Художник модернистского толка на этой мрачной констатации, наверное, и остановился бы. Фолкнер же, сталкивая человека с самым страшным врагом, какого можно только помыслить -- сама История, Время, -- одновременно обдумывает и испытывает способы борьбы с ним.
Читая "монолог" Бенджи, быстро замечаешь, сколь легко даются ему переходы в разные временные планы. Достаточно движения, слова, предмета -как совершенно свободно, естественно он перемещается в прошлое. "Мы лезем через пролом. "Стой, -- говорит Ластер (мальчишка-негр, приставленный к Бенджи.-- Н. А.). -- Опять ты за этот гвоздь зацепился. Никак не можешь, чтобы не зацепиться". И тут же возникает элементарная ассоциация -- некогда и Кэдди помогала слабоумному пролезать сквозь тот же пролом. Потому сразу следует курсивом: "Кэдди отцепила меня, мы пролезли".

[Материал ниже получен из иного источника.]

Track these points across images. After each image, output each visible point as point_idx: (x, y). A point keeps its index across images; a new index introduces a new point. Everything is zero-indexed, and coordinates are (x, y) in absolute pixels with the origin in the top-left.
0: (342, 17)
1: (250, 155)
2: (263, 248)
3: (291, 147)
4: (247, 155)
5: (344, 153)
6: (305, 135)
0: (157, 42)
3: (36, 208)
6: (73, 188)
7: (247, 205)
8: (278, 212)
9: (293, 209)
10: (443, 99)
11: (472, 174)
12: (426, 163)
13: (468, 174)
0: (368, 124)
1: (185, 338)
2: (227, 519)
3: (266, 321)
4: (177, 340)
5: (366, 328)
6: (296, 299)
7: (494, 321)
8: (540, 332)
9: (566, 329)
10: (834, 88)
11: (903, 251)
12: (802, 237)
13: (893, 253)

С точки зрения ощущений идиота такие переходы объясняются просто: он просто не ведает, что есть прошлое, настоящее, будущее. Мир отпечатывается в его сознании в виде калейдоскопа неподвижных картин, которые в любой момент могут быть восстановлены во всей их нетронутости. Но подобный способ бытия несет и определенную философскую нагрузку, бросает свет на идейно-художественную концепцию произведения. Можно сказать так: на этом уровне существования времени как страшной и неразрешимой проблемы просто не существует. Герой побеждает врага, даже и не ведая о его существовании, хаос, абсурд бытия преодолеваются невинностью, примитивом. Но уж слишком легкой, а потому иллюзорной оказывается победа. И между прочим, кажимость преодоления обнаруживается уже здесь, в первой части книги. В том и состоит сложность, неуловимость ее художественной идеи: "да" и "нет" постоянно сталкиваются, сосуществуют, вытесняют друг друга.
Порой Бенджи, кажется, вот-вот готов прорваться за ограничительные рамки бессознательности и выплеснуть накопившееся в груди страдание. "Подошли (местные школьницы, любопытствующие поглядеть на идиота.-- Н. А.). Открыл калитку, и они остановились, повернулись. Я хочу сказать, поймал ее, хочу сказать, но закричала, а я сказать хочу, выговорить и яркие пятна перестали, и я хочу отсюда вон. Сорвать с лица хочу, но яркие опять поплыли. Плывут на гору, и к обрыву, и я хочу заплакать. Вдохнул, а выдохнуть, заплакать не могу и не хочу с обрыва падать -- падаю -- в вихрь ярких пятен".
Наверное, и этот хаос ощущений, замечательно переданный в переводе О. Сороки, поддается рациональному анализу, разложению на объяснимые элементы. Только занявшись такой работой, мы рискуем разрушить главное: редкостную эмоциональную достоверность чувства, которое и есть как раз подтверждение того, что трагизм бытия бессознательностью, молчанием преодолен быть не может.
Тогда начинается новый круг исследования и преодоления. Написав первую часть, Фолкнер "понял, что таким способом история еще не рассказалась. Тогда я попытался рассказать ее снова, эту же историю, но глазами другого брата"{29}.
Мир, каким он отражается в воображении Квентина Компсона, внушает чувство страха и растерянности, пожалуй, посильнее, чем то, что возбуждается бессвязным "монологом" Бенджи. Понятно, почему это происходит: Бенджи ощущает враждебность Времени совершенно инстинктивно, Квентин остро ее {осознает}. И внятно, словами отца, формулирует: "Бедой твоей становится время".